* **Exercise directions**
Show every line of the records below that contains the word "mejor". Case counts.

* **Dataset content**

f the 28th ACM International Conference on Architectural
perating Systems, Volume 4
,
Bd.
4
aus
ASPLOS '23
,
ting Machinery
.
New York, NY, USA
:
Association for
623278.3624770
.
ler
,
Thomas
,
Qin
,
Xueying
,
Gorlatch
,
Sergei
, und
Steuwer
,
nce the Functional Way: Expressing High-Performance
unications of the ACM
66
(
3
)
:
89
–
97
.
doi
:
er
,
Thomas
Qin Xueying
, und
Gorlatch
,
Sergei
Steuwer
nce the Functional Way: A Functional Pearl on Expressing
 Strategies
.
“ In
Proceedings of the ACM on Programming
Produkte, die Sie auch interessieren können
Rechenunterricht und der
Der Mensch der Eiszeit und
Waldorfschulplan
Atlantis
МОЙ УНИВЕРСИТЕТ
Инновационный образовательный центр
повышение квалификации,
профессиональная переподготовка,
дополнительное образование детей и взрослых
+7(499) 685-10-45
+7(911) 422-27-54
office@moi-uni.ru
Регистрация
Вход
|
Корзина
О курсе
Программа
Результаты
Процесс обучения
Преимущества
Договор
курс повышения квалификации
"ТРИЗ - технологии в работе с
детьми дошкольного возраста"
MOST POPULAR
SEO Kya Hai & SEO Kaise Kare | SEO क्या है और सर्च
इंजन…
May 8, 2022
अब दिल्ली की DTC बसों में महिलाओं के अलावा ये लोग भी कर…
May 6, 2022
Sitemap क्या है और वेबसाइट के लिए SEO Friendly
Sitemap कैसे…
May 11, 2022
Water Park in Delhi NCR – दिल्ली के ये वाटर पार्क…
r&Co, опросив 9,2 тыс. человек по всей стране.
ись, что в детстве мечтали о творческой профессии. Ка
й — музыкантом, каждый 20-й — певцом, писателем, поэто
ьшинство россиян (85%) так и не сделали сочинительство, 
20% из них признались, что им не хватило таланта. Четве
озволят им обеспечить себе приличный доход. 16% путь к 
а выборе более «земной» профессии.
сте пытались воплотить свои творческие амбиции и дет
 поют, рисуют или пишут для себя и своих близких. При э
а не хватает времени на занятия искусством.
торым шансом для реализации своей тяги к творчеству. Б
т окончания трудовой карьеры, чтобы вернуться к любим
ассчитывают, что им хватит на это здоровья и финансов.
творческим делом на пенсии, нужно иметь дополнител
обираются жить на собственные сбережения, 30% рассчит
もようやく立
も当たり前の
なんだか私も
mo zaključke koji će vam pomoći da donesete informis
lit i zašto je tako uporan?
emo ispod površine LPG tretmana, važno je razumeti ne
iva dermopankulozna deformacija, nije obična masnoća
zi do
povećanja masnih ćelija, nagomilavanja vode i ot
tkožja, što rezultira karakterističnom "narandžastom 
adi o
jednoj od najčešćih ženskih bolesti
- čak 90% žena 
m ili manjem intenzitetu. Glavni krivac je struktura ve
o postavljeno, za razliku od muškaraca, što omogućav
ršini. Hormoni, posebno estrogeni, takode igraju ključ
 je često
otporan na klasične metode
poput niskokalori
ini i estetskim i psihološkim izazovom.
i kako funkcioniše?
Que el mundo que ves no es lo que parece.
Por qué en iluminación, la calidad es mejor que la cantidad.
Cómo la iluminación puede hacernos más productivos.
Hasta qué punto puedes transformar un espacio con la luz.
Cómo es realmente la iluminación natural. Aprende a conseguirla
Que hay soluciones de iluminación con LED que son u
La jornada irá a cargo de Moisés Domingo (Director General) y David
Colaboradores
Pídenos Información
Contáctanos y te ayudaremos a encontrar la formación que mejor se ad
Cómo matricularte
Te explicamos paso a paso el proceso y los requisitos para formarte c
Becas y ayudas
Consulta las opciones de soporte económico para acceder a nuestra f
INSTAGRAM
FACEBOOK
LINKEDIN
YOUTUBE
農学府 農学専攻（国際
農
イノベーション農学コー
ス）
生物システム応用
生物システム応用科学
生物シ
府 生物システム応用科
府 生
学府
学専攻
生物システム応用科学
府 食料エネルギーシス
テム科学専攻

* **Completed task**
Por qué en iluminación, la calidad es mejor que la cantidad.
Contáctanos y te ayudaremos a encontrar la formación que mejor se ad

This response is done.